Now, for immune checkpoint inhibitors – if these immune checkpoints are activated by cancer cells in an effort to suppress the CTL response, then blocking them should, in theory, prevent the cancer cell from suppressing the CTL via the use of immune checkpoint stimulation, allowing the CTL to destroy the cancer cell without interruption. The double negative effect of blocking the blockers should result in prolongation of the cytotoxic response.
This is the concept AstraZeneca used when formulating their immune checkpoint inhibitors. Researchers in Medimmune, the research and development arm of AstraZeneca, have developed two immune checkpoint inhibitors. Durvalumub is a monoclonal, antagonistic antibody which blocks the PD-1 checkpoint by binding to and inhibiting PD-1L on tumor cells. Tremelimumab is a monoclonal, antagonistic antibody which blocks the CTLA-4 checkpoint by binding to and inhibiting CTLA-4 on T-cells. Researchers hypothesized that by simultaneously blocking two immune checkpoints instead of only one, T-cells will exhibit higher anti-tumor activity.

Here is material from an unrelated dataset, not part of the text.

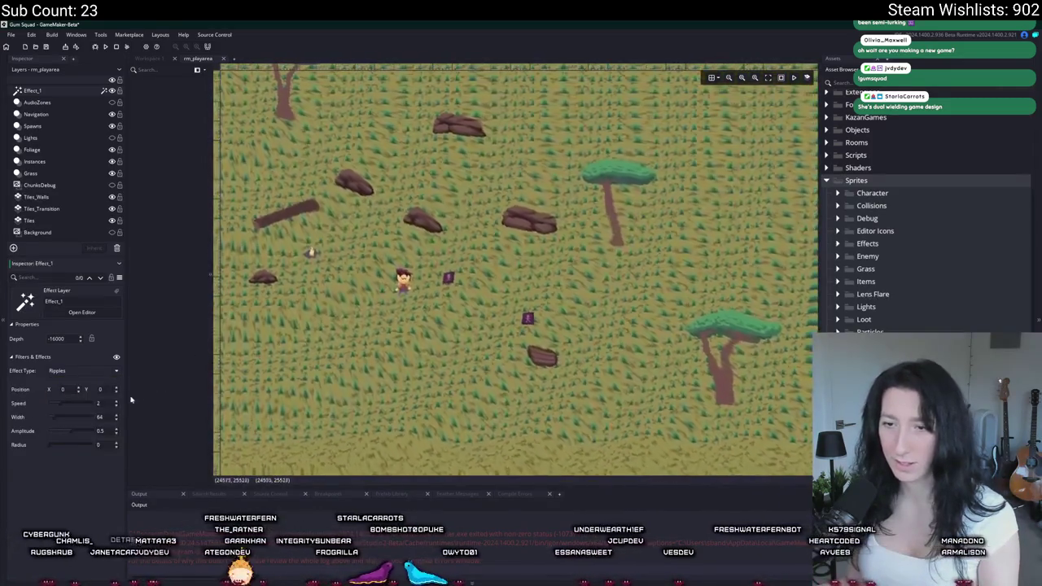
# - Preview the Screen Shake, Posterize and Underwater effects on the layer
pyautogui.click(75, 370)
pyautogui.click(80, 439)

To test this hypothesis, Medimmune devised a phase Ib clinical study in which patients with locally advanced or metastatic NSCLC were given duravlumab and tremelimumab at varying does. Patients chosen were 18 years or older and have never received immunotherapy drugs prior to the study. The results found that a 20mg/kg dose of durvalumab every 4 weeks plus 1 mg/kg of tremelimumab showed manageable tolerability and had the best anti-tumor activity for tumors which were either positive or negative for PD-1 expression. Some adverse grade 3 and 4 drug side effects were observed, with only 28% of the patients requiring discontinuation of treatment due to drug related side effects.
Dr. Scott J. Antonia, Chair of the Department of Thoracic Oncology at Moffitt Cancer Center, stated, “Combination therapy with durvalumab and tremelimumab demonstrated antitumor activity in patients with NSCLC regardless of PD-L1 status, including in patients with no evidence of tumor cell membrane PD-L1 staining.” This combination treatment option is not only effective in patients with PD-1L positive tumors, but also provides a treatment option for those patients whose tumors do not express PD-1L. This provides a treatment option to PD-1L negative patients for which other treatment strategies, including other immunotherapy drugs, are relatively ineffective. Currently, AstraZeneca is conducting further phase III clinical studies to continue evaluating the efficacy and safety of combination immune checkpoint therapy.